[Data items]
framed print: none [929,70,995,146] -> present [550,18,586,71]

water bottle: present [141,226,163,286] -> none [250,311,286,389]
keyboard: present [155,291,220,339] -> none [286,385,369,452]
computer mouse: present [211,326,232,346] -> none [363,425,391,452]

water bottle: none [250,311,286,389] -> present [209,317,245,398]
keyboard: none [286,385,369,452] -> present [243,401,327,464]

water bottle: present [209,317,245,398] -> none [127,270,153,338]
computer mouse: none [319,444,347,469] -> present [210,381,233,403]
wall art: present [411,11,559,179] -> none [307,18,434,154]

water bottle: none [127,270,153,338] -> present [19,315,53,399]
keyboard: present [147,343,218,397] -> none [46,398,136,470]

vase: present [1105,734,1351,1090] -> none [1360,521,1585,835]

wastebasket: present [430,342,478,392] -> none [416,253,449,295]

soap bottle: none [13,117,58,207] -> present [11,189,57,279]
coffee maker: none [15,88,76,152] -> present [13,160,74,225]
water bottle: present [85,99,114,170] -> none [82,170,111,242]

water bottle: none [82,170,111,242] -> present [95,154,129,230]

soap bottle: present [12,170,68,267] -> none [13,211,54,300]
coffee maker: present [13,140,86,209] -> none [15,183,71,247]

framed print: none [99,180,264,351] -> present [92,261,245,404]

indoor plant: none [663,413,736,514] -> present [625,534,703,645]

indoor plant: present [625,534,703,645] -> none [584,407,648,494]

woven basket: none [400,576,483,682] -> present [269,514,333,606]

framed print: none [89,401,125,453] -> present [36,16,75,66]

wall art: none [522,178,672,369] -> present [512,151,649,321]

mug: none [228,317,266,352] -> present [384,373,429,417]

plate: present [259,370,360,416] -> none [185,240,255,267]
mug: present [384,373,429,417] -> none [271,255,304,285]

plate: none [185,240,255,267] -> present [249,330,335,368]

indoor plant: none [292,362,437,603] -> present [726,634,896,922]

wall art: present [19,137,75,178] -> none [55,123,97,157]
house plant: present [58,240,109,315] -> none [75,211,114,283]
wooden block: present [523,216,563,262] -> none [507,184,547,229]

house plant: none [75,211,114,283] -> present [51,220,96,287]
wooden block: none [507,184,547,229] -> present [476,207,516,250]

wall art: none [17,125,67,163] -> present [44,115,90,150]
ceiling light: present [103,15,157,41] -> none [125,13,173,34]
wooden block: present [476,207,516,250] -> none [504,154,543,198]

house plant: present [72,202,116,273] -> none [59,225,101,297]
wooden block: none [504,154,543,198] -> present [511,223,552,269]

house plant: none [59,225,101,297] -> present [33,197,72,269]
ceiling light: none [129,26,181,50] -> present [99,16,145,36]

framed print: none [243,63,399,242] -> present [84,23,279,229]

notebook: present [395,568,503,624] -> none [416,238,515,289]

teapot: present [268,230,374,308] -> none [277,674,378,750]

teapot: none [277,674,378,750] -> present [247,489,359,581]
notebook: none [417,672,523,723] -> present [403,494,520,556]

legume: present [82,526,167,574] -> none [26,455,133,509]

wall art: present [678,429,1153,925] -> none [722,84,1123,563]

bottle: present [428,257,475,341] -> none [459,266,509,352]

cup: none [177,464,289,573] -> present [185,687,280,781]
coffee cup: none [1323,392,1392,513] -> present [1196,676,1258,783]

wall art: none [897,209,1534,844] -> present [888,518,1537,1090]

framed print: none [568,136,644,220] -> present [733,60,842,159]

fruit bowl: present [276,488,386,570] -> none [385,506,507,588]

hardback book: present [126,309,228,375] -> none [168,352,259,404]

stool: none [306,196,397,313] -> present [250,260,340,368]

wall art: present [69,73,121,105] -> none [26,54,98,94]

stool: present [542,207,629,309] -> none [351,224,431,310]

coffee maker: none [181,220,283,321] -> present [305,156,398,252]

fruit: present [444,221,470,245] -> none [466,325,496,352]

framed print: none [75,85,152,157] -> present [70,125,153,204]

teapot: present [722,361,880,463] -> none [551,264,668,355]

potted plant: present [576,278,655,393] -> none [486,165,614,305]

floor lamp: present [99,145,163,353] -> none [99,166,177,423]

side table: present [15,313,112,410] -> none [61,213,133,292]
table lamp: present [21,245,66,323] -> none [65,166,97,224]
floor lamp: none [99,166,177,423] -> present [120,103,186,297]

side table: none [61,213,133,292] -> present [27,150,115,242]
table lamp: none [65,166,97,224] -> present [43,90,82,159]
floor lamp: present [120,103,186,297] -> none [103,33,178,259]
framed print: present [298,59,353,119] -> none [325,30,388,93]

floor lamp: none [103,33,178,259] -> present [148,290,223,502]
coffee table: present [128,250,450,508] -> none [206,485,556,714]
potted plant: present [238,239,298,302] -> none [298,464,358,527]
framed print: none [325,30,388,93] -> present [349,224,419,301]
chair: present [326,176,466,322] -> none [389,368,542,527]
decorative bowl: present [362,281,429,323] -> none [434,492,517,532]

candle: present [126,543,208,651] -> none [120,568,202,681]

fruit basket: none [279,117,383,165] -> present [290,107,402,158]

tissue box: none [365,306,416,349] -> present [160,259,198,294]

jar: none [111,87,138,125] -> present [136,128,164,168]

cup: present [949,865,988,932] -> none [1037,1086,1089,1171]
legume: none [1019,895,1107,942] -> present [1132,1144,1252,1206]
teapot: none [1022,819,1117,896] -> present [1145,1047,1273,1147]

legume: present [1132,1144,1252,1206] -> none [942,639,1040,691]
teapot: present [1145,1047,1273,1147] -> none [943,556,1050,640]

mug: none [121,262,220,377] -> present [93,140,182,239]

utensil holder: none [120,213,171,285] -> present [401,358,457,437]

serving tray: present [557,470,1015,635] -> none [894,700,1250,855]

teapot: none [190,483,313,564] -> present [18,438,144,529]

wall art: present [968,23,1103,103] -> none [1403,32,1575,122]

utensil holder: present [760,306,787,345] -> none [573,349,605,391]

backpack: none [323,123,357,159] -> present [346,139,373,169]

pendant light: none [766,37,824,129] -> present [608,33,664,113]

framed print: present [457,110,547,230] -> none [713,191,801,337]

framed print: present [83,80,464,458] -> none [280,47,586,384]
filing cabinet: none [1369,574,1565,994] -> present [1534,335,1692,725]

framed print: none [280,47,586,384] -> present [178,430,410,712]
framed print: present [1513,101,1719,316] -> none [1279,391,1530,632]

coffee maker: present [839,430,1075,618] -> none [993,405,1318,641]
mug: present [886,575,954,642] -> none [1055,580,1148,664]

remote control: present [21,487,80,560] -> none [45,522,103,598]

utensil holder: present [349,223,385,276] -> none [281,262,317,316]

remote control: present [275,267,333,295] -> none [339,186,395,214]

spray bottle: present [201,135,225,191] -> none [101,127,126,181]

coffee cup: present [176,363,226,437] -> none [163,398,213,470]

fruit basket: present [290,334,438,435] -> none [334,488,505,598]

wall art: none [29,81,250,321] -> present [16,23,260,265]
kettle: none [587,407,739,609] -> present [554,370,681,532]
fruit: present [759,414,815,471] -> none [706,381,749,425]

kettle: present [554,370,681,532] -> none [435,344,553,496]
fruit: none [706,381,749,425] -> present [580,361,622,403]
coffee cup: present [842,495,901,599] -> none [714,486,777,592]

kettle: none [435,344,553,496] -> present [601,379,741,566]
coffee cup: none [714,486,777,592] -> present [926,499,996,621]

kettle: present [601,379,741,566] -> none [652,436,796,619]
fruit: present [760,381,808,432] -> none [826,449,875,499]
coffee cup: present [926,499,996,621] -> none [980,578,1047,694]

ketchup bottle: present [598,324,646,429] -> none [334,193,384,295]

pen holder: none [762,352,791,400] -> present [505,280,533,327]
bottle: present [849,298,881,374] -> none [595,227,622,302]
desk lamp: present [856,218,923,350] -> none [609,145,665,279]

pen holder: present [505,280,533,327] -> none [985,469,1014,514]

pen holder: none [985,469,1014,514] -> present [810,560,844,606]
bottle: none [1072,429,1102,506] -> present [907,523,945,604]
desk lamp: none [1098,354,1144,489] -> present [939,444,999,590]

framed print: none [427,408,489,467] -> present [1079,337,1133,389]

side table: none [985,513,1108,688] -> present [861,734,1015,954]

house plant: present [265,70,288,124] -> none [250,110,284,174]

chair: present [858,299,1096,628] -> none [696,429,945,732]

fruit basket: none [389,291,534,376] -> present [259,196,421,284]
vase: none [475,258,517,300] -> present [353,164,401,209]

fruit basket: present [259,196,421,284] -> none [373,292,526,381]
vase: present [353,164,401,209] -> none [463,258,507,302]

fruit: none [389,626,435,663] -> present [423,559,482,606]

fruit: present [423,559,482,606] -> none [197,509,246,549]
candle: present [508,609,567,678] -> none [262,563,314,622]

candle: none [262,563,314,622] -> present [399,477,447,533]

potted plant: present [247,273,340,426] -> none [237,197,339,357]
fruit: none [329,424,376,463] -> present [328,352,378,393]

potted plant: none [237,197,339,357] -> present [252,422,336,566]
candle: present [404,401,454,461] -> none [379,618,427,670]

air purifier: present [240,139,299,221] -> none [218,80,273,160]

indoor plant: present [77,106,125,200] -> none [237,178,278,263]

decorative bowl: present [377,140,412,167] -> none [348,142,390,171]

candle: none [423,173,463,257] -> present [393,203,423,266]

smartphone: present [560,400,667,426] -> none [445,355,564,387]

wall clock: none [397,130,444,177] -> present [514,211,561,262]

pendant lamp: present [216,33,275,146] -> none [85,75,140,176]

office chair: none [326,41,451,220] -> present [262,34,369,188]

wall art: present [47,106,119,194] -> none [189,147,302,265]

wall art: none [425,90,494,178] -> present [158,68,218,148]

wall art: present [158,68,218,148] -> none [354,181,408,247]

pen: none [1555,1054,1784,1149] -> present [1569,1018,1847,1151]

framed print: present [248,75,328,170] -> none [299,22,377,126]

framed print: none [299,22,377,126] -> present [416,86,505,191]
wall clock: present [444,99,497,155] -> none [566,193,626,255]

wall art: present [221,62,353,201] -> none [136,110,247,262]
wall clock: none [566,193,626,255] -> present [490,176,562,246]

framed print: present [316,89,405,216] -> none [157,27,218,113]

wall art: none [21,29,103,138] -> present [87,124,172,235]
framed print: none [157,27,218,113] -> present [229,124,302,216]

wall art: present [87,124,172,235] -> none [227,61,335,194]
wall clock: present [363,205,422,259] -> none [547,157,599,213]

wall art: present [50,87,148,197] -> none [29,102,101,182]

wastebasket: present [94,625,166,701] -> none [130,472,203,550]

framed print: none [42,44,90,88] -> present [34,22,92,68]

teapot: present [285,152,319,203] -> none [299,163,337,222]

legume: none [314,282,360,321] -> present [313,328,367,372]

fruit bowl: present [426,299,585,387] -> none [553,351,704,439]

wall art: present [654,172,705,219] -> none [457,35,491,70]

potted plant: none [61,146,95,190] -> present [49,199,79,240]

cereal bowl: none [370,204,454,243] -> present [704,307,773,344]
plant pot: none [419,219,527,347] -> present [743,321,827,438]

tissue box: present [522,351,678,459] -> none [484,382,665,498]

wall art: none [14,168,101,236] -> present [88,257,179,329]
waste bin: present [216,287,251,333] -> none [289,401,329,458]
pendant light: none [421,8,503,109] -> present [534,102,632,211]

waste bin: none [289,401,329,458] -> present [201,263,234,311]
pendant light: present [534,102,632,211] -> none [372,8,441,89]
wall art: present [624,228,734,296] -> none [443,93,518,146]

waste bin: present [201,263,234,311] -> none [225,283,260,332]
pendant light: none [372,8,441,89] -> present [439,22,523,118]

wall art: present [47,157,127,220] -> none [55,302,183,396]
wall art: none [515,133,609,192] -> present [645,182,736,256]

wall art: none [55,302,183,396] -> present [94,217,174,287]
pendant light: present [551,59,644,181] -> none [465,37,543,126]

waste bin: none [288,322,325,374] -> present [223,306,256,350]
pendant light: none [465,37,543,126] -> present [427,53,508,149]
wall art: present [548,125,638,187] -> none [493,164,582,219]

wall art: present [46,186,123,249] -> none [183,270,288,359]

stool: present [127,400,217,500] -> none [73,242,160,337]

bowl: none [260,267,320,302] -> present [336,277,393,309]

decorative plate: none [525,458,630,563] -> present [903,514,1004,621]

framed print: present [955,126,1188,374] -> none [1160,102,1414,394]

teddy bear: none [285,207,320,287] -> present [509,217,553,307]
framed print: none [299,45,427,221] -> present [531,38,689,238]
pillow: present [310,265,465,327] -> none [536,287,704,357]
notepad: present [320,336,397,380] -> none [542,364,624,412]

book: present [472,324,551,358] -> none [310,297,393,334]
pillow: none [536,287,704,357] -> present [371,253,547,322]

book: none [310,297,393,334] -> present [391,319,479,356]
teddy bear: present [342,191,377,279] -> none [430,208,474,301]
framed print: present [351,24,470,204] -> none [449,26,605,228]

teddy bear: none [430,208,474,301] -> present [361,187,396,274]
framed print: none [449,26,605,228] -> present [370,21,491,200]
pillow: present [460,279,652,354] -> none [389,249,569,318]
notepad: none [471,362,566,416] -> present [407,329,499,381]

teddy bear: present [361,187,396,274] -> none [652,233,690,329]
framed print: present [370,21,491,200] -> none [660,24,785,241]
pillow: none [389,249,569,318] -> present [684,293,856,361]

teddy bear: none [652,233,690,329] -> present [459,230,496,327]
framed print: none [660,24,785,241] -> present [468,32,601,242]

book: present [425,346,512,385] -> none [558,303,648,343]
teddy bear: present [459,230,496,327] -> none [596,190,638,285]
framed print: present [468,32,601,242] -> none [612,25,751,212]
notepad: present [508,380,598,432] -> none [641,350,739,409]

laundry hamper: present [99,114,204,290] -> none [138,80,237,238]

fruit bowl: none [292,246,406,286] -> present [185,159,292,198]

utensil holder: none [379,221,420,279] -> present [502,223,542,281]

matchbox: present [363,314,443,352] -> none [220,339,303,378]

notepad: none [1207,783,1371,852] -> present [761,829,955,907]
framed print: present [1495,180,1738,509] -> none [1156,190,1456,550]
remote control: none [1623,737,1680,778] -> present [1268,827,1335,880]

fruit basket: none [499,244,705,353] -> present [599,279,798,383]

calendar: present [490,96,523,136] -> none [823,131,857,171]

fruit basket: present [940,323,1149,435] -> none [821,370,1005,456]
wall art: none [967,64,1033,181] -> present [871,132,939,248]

◆ Your objective
Your answer must consist solely of the lines above between the line holding "water bottle: none [82,170,111,242]" and the line holding "ceiling light: present", inclusive, copied exactly.

◆ Output below
water bottle: none [82,170,111,242] -> present [95,154,129,230]

soap bottle: present [12,170,68,267] -> none [13,211,54,300]
coffee maker: present [13,140,86,209] -> none [15,183,71,247]

framed print: none [99,180,264,351] -> present [92,261,245,404]

indoor plant: none [663,413,736,514] -> present [625,534,703,645]

indoor plant: present [625,534,703,645] -> none [584,407,648,494]

woven basket: none [400,576,483,682] -> present [269,514,333,606]

framed print: none [89,401,125,453] -> present [36,16,75,66]

wall art: none [522,178,672,369] -> present [512,151,649,321]

mug: none [228,317,266,352] -> present [384,373,429,417]

plate: present [259,370,360,416] -> none [185,240,255,267]
mug: present [384,373,429,417] -> none [271,255,304,285]

plate: none [185,240,255,267] -> present [249,330,335,368]

indoor plant: none [292,362,437,603] -> present [726,634,896,922]

wall art: present [19,137,75,178] -> none [55,123,97,157]
house plant: present [58,240,109,315] -> none [75,211,114,283]
wooden block: present [523,216,563,262] -> none [507,184,547,229]

house plant: none [75,211,114,283] -> present [51,220,96,287]
wooden block: none [507,184,547,229] -> present [476,207,516,250]

wall art: none [17,125,67,163] -> present [44,115,90,150]
ceiling light: present [103,15,157,41] -> none [125,13,173,34]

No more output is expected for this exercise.